→ Directions
1 - In the passage on Vice's investors, how much did Walt Disney pay to double its stake, and what stake did that give it?
2 - Extend the passage on Vice's backers and revenues, picking up after its last sentence.
Document section Block Start
He points to the company’s evolution from a print-only publication into a digital video group and, more recently, a fully fledged television production company with an array of global distribution and licensing deals. “They have been around for a long time and have diversified into a lot of areas that they need to be in,” he says. “They have made intelligent expansion decisions and they understand the millennial audience they are trying to reach.”

The older media companies that have backed Vice seem to agree. WPP, the world's largest advertising group, was an early investor, buying an 8 per cent stake that is now worth more than $450 million. Rupert Murdoch's 21st Century Foxbought 5 per cent in 2013 for $70 million – a stake that is now worth close to $300 million – while James Murdoch, the company's chief executive, sits on the Vice board.

Walt Disney recently paid $400 million to double its stake to about 10 per cent while A&E Networks, a television group it owns with Hearst, invested in and launched Viceland, Vice's cable channel.

The privately owned company does not reveal its financial performance. Mr Smith said two years ago that revenues had hit $1 billion, although it later emerged this figure included future bookings, with the real total being closer to $500 million.

Still, one senior Vice investor said that revenues had grown 50 per cent a year every year since 2013. “They are globally diversifying revenues and growing the top line 50 per cent . . . they have earned their valuation,” the investor says.
Document section Block End
Recorded information Block Start
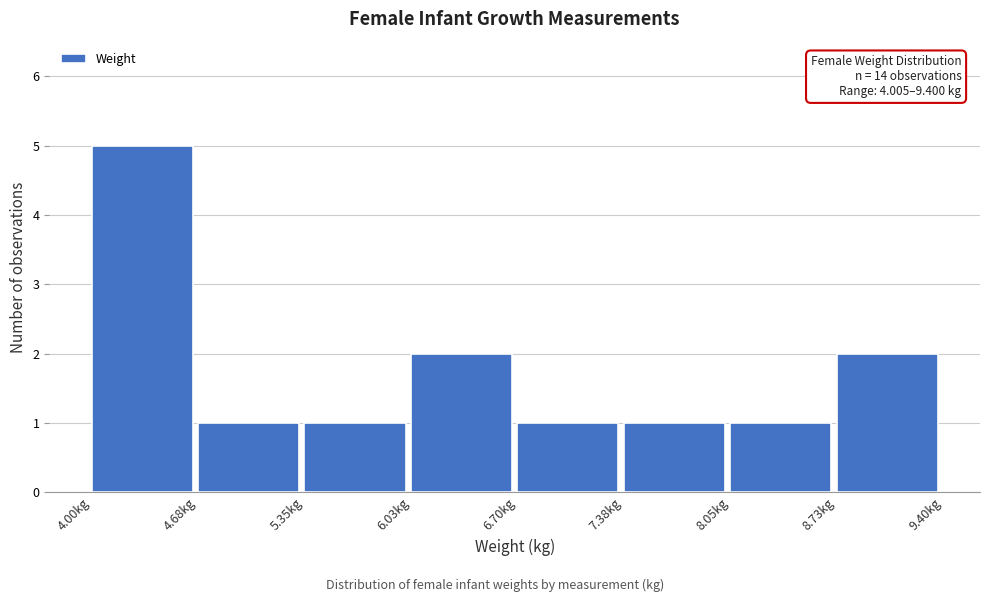

Over which range of the x-axis is the bar tallest?

4.0 to 4.7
Recorded information Block End
→ Your written answers
1 - Disney paid $400 million, which doubled its stake to about 10 per cent.

2 -
Vice’s value has been propelled in part by the legacy media companies that invested in it. Sceptics say these groups covet Vice’s street savvy because their younger viewers and customers are drifting away from print and television to new technology platforms.

Desperate

“There are a lot of desperate media companies out there who want to be in the Vice game because they want to reach millennials,” says Richard Greenfield, analyst with BTIG Research.

Vice’s appeal is all about how it talks to its audience, according to Mr Verna. “A lot of companies that have tried to talk to millennials do it in a very clumsy or pandering way,” he says. “But with Vice it feels very genuine and comes from the ground up whereas other companies approach millennials from the top down.”

Mr Greenfield add that the unravelling of the traditional cable and satellite television "bundle" because of competition from new platforms, such as Netflix, has been another factor in Vice's appeal. "The linear TV ecosystem is crashing and everyone is trying to find out how to stay relevant," he says.

Viceland has not been the ratings hit Vice would have wanted. In fact, ratings have been poor.

Still, this did not deter TPG. It is not a media company and has no ageing audience to worry about yet it valued Vice at more than any of the company’s previous investors. “They did a load of work on this deal and they took their time,” says the Vice shareholder. “They think they are going to make money.”